I am upset…and very disappointed.

Here I am, almost a year post-op and I have been on a soft chew diet for three days. I can’t believe I’m actually saying those dreaded word….SOFT CHEW. After not eating solid food for FOUR months I thought I was done with that, done with the dreaded feeling of being constantly hungry and weak.

To make matters worse? I am going to NYC exactly a year after I went right before going to California for the surgery. It’s like a bad Groundhog Day scenario!

I’ve been in a lot of pain. I don’t know why? I’ve been waking up with pain in my jaw so bad I can’t sleep through a whole night. My hearing’s impaired because of a connection between my jaw and my ears. When I chew anything or talk, a strange noise like…grinding noise or crunching echoes through my skull.

I have informed Dr. Gunson, letting him know that I made an emergency appointment to see Dr. Mac in NYC. Another 400 + dollars to fly down there and thats without the appointment cost.

I wrote to them last week asking them a question. Four days ago I wrote to them again because I got no reply, repeating my previous question and saying that I was scared, that I NEEDED some kind of reassurance. Did I go through months of pain and hell for nothing? After having facial reconstructive surgery I never thought I would be in any more pain. I was told I would be back to normal..and Im not.

I have followed every single recommendation and every rule possible.

I understand that sometimes these things happen, but there is nothing worse then when your feeling ignored.

I have spent a good part of the past three years dedicating myself to my surgery. My family has made so many sacrifices to afford all the doctors appoiontments, trips to NYC, trips to California.

I was very hesitant to write on here because I didnt want to scare anyone but with the recommendation of my friends and family, it’s something that needed to be said.

I wasn’t ready to still be having issues post-op. It seemed impossible for me.

Now I’m just wondering: is it a botched surgery? Is it something that was done wrong?Am I being lied to? Is their something wrong with my joints/ligmanets/ bone that NO ONE is telling me?

All I need is answers. A simple email back.

I don’t feel that that is too much to ask for?

Of course, its possible that maybe the doctors are on vacation. Perhaps my email is not working.  Last time I saw Gunson, I was nothing but happy and I am still so reassured by his confidence in my healing and overall improvement. I know Gunson cares about my overall recovery.

I will update you once I get back from NYC.

Stay strong my fellow surgery friends.

10 thoughts on “THE BAD

  1. Hi Ashley,((hugs)) my heart sank when I read your post – Im very upset at whats going on. do you have a personal email addy I dont want to comment publicly .

  2. Hi Ashley.
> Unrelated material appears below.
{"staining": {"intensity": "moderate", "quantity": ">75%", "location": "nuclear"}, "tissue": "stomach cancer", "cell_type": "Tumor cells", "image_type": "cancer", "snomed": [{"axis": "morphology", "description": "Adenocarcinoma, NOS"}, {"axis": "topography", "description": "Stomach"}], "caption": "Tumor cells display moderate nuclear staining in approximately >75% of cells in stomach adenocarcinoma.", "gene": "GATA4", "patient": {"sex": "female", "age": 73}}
I am so sorry to read this. I am scheduled to have surgery with Dr. Arnett in January and now I am concerned (for you and myself). I think you really need to CALL their office and not just email and insist on speaker to the doctor directly. Please let us know as soon as you hear anything. My thoughts are with you.
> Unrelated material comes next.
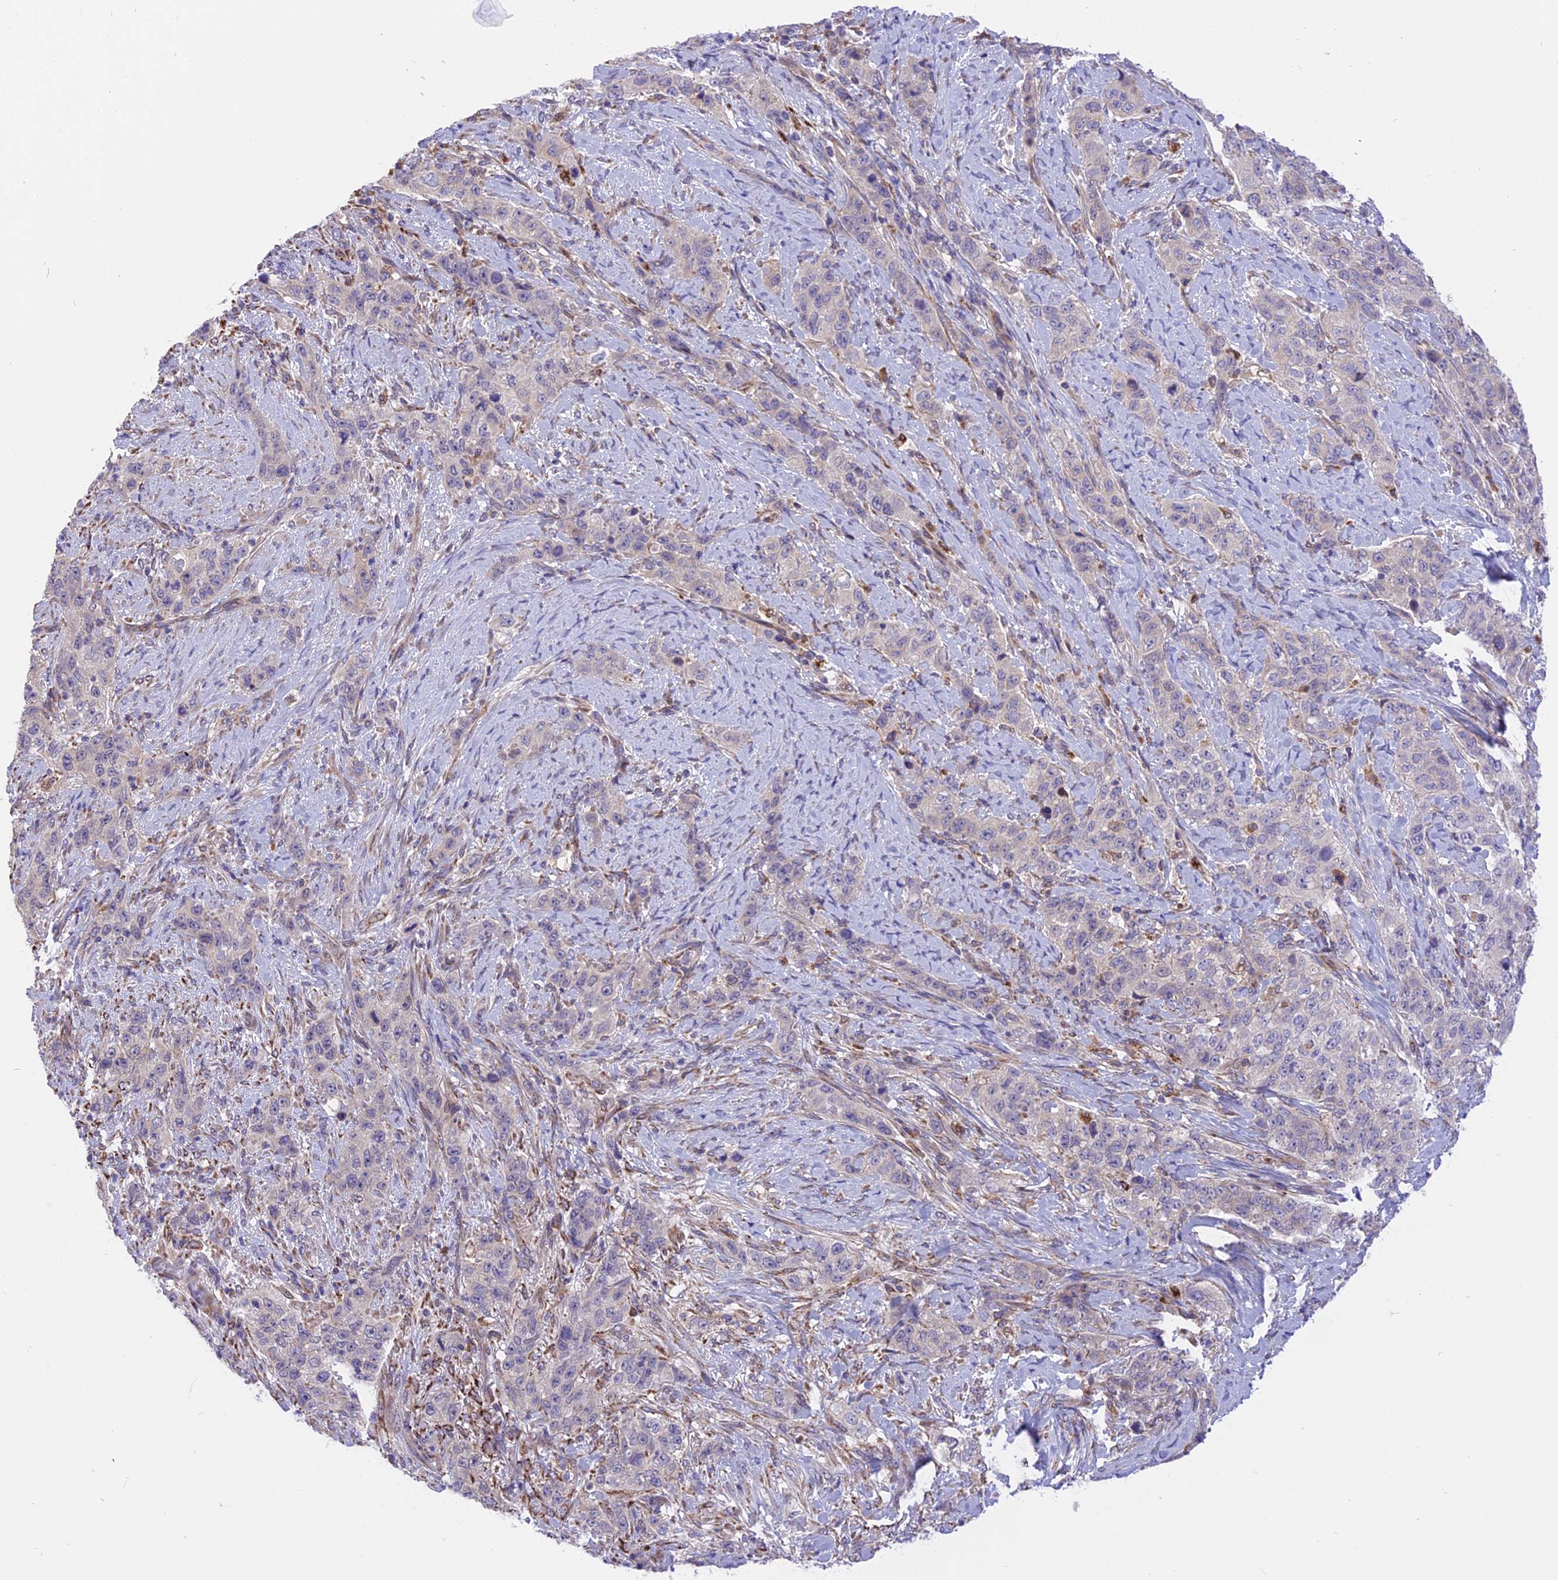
{"staining": {"intensity": "negative", "quantity": "none", "location": "none"}, "tissue": "stomach cancer", "cell_type": "Tumor cells", "image_type": "cancer", "snomed": [{"axis": "morphology", "description": "Adenocarcinoma, NOS"}, {"axis": "topography", "description": "Stomach"}], "caption": "High magnification brightfield microscopy of stomach cancer stained with DAB (brown) and counterstained with hematoxylin (blue): tumor cells show no significant positivity. (DAB (3,3'-diaminobenzidine) immunohistochemistry visualized using brightfield microscopy, high magnification).", "gene": "ARMCX6", "patient": {"sex": "male", "age": 48}}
    1. Thank you for your kind words Daniel.
      It’s a relief to have people assure me that I am not in fact losing my mind or over reacting about this. It’s really difficult for me to mention any sort of negativity towards Gunson because he really is an incredible doctor. I just need a reply from him, that’s it.
      Frankly, I dont even know if I have the guts to call and talk to him. Im scared of what he will say about the pain. For now, Im waiting until I go see Dr. Mac. The docs are all in communication with each other so Im sure word will “get around.”
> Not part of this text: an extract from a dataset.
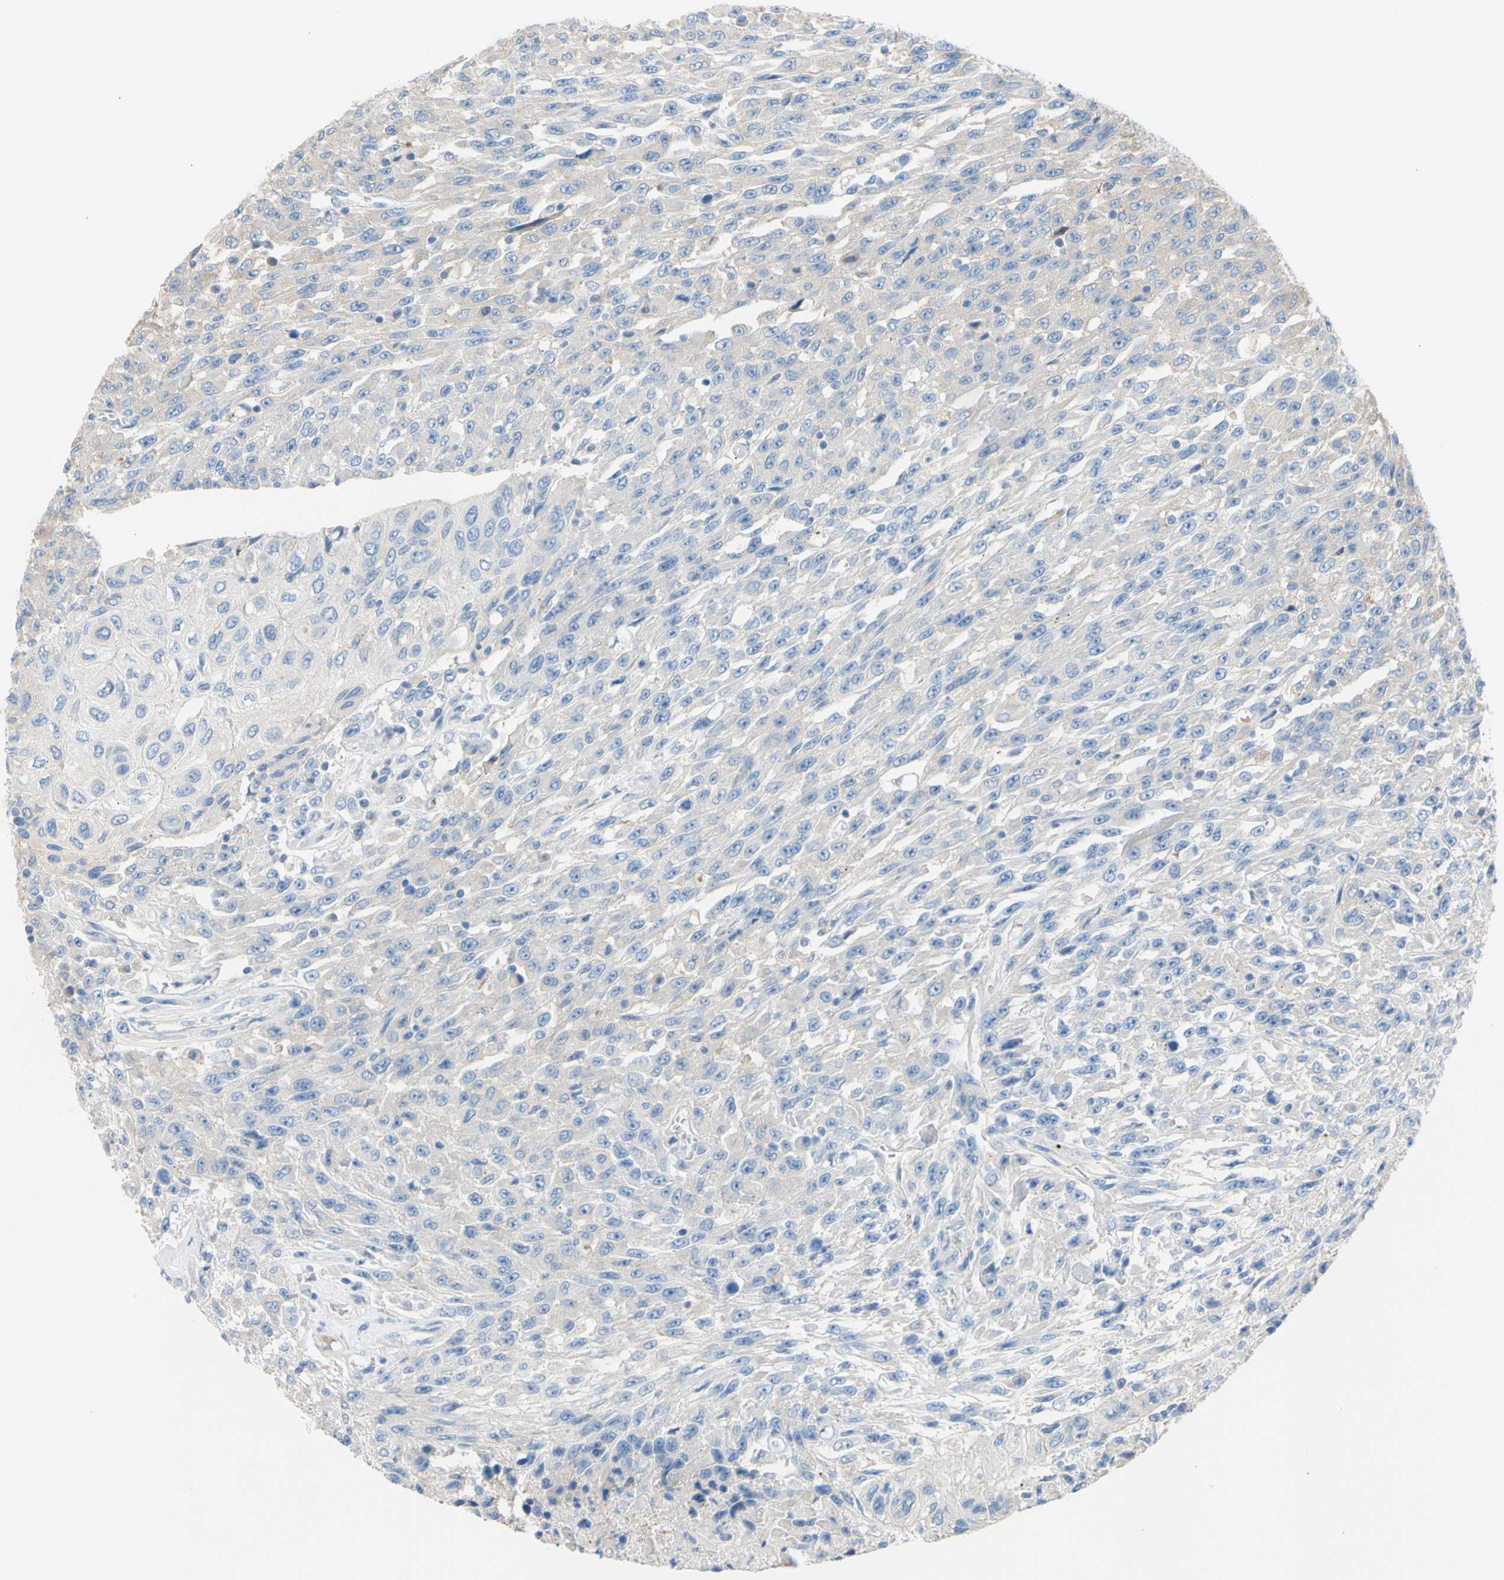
{"staining": {"intensity": "negative", "quantity": "none", "location": "none"}, "tissue": "urothelial cancer", "cell_type": "Tumor cells", "image_type": "cancer", "snomed": [{"axis": "morphology", "description": "Urothelial carcinoma, High grade"}, {"axis": "topography", "description": "Urinary bladder"}], "caption": "Urothelial carcinoma (high-grade) stained for a protein using immunohistochemistry (IHC) reveals no expression tumor cells.", "gene": "TMEM59L", "patient": {"sex": "male", "age": 66}}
  3. Ashley you really need to call the office. Seems they are notorious for not answering emails. Pain of any kind warrants an immediate call and answers or instructions. I’m surprised Dr. Macs office didn’t tell you to call out there too. Is there a way I could talk o you through email too?

  4. Hi Krista!
    You’re right, I really should just call but frankly Im kind of scared at this point. I am putting it off until I see what the dr in NYC has to say.
    As for the pain starting after I got my braces off? The pain started about two and a half weeks ago I think and I’ve had the braces off since October 30ish. So maybe there’s a connection? That’s very possible.